Saboteurs also blew up one of Iraq’s two main oil pipelines from Basra, cutting at least a third of the exports from the city which provides 80 per cent of government revenue, a clear sign that the militias — who siphon significant sums off the oil smuggling trade — would not stop at mere insurrection.
In Baghdad, thick black smoke hung over the city centre tonight and gunfire echoed across the city.
The most secure area of the capital, Karrada, was placed under curfew amid fears the Mahdi Army of Hojetoleslam Moqtada al-Sadr could launch an assault on the residence of Abdelaziz al-Hakim, the head of a powerful rival Shia governing party.
While the Mahdi Army has not officially renounced its six-month ceasefire, which has been a key component in the recent security gains, on the ground its fighters were chasing police and soldiers from their positions across Baghdad.
You don’t need me to tell you that Dubya thinks things are going fine, even as U.S. staff in the ever-more-ironically named Green Zone are ordered to take cover ("We strongly recommend personnel do not sleep in their trailers") to avoid nearly continuous mortar fire.
Meanwhile, the Washington Post reports on a similar bull-versus-china-shop approach in Pakistan:
The United States has escalated its unilateral strikes against al-Qaeda members and fighters operating in Pakistan’s tribal areas, partly because of anxieties that Pakistan’s new leaders will insist on scaling back military operations in that country, according to U.S. officials.
Washington is worried that pro-Western President Pervez Musharraf, who has generally supported the U.S. strikes, will almost certainly have reduced powers in the months ahead, and so it wants to inflict as much damage as it can to al-Qaeda’s network now, the officials said.
. . . A senior U.S. official called it a "shake the tree" strategy.
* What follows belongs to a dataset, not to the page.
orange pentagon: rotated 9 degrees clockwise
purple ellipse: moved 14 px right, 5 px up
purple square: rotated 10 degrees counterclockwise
It has not been without controversy, others said. Some military officers have privately cautioned that airstrikes alone — without more U.S. special forces soldiers on the ground in the region — are unlikely to net the top al-Qaeda leaders.
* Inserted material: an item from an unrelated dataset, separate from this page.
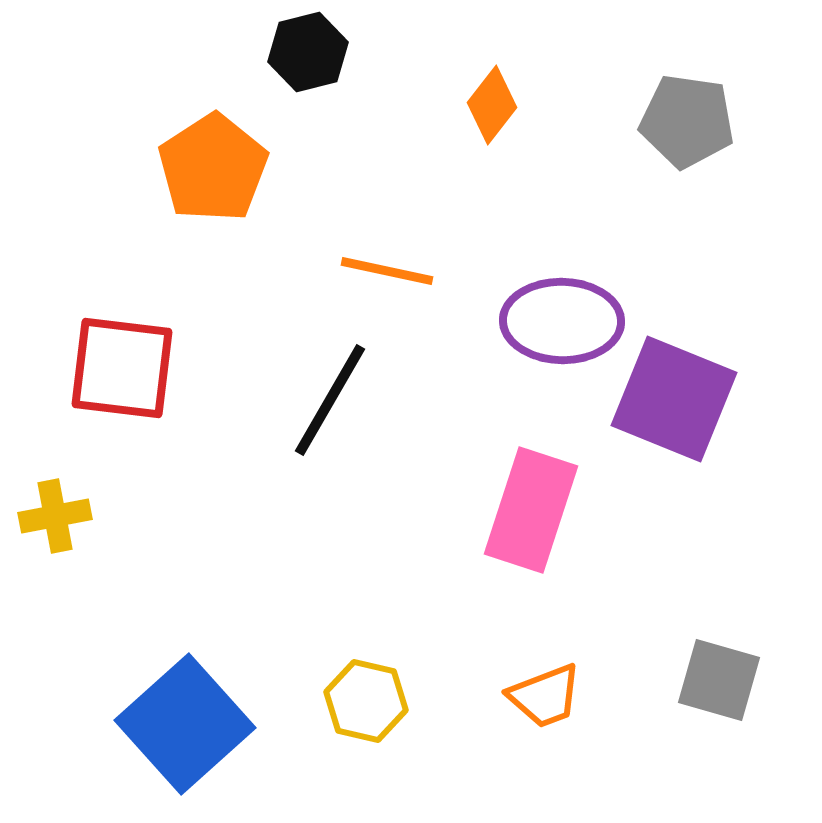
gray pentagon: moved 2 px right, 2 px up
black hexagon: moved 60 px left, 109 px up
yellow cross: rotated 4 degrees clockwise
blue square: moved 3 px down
Of course, a "shake the tree strategy" means there really isn’t a strategy — it’s just dropping some bombs to see what happens. But who needs strategy, I guess, when you’ve got remote-controlled missiles? And for those of you
with open eyes who keep your tinfoil hats close at hand, there’s always the likelihood possibility that Dubya isn’t done dealing out the carnage just yet, if this report from the German Press Agency (via the King of Zembla) is accurate:
The Saudi Shura council will secretly discuss national plans to deal with any sudden nuclear and radioactive hazards that may affect the kingdom following experts’ warnings of possible attacks on Iran’s Bushehr nuclear reactors, media reports said Saturday.
The Saudi-based King Abdul-Aziz City for Science and Technology has prepared a proposal that encapsulates the probabilities of leaking nuclear and radiation hazards in case of any unexpected nuclear attacks in Iran, the Okaz Saudi newspaper said.
As Chris Floyd notes, this news broke just after Dick Cheney paid a social call on
his masters our allies in Riyadh. If anyone needs me, I’ll be hiding under the bed.